Cross-border investment in student accommodation accounted for approximately 40% of total investment over the last three years, according to RCA data compiled by Knight Frank. With a record amount of capital deployed into student assets worldwide, the UK has become the second largest market for purpose-built student accommodation (PBSA) outside of North America.
Rapid growth over the last decade means that the sector is now valued at more than $65bn (£50bn). Knight Frank has published an extensive global report examining key global trends from across the student property sector, including the structural undersupply present across markets at all stages of development.
Key to global growth in the sector has been a strong global investor appetite for assets, underpinned by the safe haven appeal of the established UK market as well as rising demand from domestic and international students.

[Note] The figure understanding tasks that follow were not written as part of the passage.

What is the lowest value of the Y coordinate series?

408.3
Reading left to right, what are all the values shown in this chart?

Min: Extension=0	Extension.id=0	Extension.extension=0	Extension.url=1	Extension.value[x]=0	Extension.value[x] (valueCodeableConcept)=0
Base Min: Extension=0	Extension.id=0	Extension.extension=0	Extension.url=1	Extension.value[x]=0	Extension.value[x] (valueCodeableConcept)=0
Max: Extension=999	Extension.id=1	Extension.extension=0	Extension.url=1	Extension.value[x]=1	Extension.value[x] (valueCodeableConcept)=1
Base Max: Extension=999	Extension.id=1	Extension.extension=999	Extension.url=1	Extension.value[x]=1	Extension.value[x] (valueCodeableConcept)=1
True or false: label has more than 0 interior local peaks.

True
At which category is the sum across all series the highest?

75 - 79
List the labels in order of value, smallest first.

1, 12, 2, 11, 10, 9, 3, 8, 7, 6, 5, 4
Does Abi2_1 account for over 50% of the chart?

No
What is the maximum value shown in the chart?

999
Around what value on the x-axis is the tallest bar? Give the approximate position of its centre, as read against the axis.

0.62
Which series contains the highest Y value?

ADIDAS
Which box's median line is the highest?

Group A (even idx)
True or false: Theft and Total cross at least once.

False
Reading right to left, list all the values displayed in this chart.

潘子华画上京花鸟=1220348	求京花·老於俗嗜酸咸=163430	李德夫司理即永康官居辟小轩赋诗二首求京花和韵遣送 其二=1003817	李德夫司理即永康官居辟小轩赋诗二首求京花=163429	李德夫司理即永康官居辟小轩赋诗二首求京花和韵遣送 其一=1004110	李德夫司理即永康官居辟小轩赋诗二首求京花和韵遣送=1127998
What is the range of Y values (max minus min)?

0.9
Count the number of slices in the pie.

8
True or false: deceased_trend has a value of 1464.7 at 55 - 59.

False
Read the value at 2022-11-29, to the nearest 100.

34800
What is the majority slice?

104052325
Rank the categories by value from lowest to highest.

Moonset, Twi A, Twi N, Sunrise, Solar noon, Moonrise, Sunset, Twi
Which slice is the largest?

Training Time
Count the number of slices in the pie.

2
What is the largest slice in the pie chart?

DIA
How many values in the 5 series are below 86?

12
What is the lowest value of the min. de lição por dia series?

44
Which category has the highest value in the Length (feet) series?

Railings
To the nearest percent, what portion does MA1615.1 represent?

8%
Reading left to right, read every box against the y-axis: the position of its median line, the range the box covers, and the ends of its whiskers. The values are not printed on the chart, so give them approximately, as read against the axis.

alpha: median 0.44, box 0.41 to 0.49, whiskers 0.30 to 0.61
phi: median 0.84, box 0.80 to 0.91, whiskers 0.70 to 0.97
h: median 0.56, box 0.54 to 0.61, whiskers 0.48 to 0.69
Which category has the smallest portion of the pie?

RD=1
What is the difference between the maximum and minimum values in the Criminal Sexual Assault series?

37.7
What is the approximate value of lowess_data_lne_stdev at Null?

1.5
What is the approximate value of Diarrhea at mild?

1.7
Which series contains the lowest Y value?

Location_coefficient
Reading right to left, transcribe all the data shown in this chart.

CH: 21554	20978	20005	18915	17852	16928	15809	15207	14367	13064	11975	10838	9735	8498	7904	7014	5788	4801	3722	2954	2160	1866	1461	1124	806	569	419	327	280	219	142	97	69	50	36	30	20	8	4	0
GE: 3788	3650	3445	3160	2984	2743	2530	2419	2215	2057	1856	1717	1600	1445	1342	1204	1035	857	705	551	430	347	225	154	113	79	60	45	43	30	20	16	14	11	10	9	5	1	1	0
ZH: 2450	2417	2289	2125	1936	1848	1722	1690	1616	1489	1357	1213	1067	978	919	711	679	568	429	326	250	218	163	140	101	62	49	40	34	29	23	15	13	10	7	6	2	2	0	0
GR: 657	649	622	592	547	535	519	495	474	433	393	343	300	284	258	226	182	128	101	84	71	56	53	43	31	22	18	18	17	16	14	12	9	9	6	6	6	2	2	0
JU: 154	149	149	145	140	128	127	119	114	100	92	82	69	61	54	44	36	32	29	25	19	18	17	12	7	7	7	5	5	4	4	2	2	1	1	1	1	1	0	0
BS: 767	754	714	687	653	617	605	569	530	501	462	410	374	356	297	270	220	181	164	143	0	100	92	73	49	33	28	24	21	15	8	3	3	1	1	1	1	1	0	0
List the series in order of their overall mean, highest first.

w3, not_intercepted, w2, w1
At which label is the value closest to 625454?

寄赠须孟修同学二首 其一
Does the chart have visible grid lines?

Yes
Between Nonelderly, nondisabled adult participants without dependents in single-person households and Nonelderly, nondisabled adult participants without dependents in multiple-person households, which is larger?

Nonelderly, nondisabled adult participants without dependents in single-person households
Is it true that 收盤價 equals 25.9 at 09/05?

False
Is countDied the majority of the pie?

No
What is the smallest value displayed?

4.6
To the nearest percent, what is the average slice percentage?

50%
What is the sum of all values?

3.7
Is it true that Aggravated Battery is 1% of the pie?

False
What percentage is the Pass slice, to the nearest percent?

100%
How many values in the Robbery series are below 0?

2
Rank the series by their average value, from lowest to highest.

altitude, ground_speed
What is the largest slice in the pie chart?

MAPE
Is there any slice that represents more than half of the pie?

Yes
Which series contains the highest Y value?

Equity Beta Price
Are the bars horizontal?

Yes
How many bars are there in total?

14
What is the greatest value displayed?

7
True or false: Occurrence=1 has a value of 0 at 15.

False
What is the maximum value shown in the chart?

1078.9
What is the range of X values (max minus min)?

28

The globalisation in the market extends to the make-up of the student body, with non-UK domiciled students representing 16% of full-time undergraduate students and 19% of higher education students overall. Data from UCAS shows a 6% year-on-year increase in the number of applications from international students for the 2019/20 academic year.
Current demographic trends mean the number of 18-year olds in the UK is falling, however domestic demand is expected to rise over the long-term. Knight Frank analysis of ONS population projections, along with entry rates from UCAS, points to a 15% increase in full-time undergraduate numbers between now and 2030. This would represent an increase of 220,000 to over 1.7m.
James Pullan, Global Head of Student Property at Knight Frank, explains:
“Higher education and globalisation are closely linked: the knowledge capital produced by universities is key in underpinning the global economy, whilst the role universities play in driving technological development has transformed the way economies are organized.
“The temptation for governments facing increased challenges, from globalisation as well the growth of populism, is to become increasing inward-looking when framing their policies.
“Yet, in stark contrast, higher education must remain outward-looking. Today’s best universities are built on the development of cross-border partnerships, the strength of academic networks and an ability to attract students from around the world. Accommodation is playing a greater role in supporting this, by helping create student communities.
“Economic growth globally is expected to moderate over the coming years. This change will require a response from property investors. We expect further growth in investment volumes within the student property market as investors focus on specialist sectors to secure outperformance.